Texto transcrito das páginas

↓↓↓

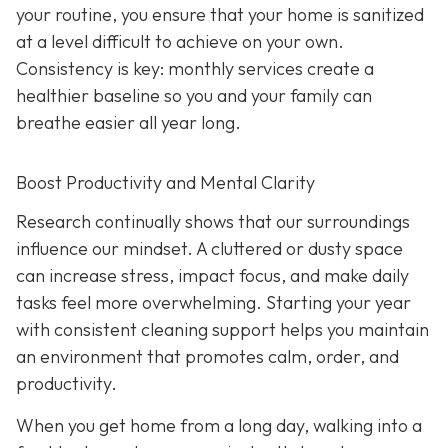
your routine, you ensure that your home is sanitized
at a level difficult to achieve on your own.
Consistency is key: monthly services create a
healthier baseline so you and your family can
breathe easier all year long.
Boost Productivity and Mental Clarity
Research continually shows that our surroundings
influence our mindset. A cluttered or dusty space
can increase stress, impact focus, and make daily
tasks feel more overwhelming. Starting your year
with consistent cleaning support helps you maintain
an environment that promotes calm, order, and
productivity.
When you get home from a long day, walking into a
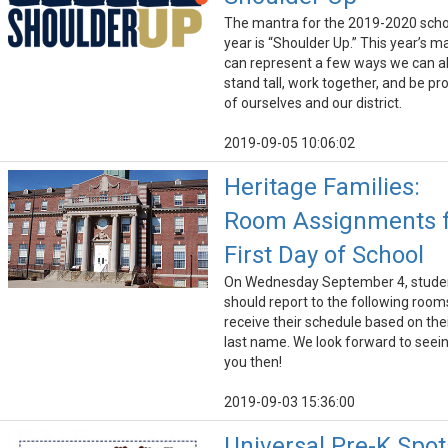
The mantra for the 2019-2020 scho
year is “Shoulder Up.” This year’s m
can represent a few ways we can al
stand tall, work together, and be pr
of ourselves and our district.
2019-09-05 10:06:02
Heritage Families:
Room Assignments 
First Day of School
On Wednesday September 4, stude
should report to the following room
receive their schedule based on the
last name. We look forward to seei
you then!
2019-09-03 15:36:00
Universal Pre-K Spot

↑↑↑

#### Tarefa:
Apresente como lista numerada as linhas do material, do início até a linha que contém "When you get", incluindo esta, sem as linhas em branco. Deixe as imagens fora da resposta.

#### Resposta à tarefa:
1. your routine, you ensure that your home is sanitized
2. at a level difficult to achieve on your own.
3. Consistency is key: monthly services create a
4. healthier baseline so you and your family can
5. breathe easier all year long.
6. Boost Productivity and Mental Clarity
7. Research continually shows that our surroundings
8. influence our mindset. A cluttered or dusty space
9. can increase stress, impact focus, and make daily
10. tasks feel more overwhelming. Starting your year
11. with consistent cleaning support helps you maintain
12. an environment that promotes calm, order, and
13. productivity.
14. When you get home from a long day, walking into a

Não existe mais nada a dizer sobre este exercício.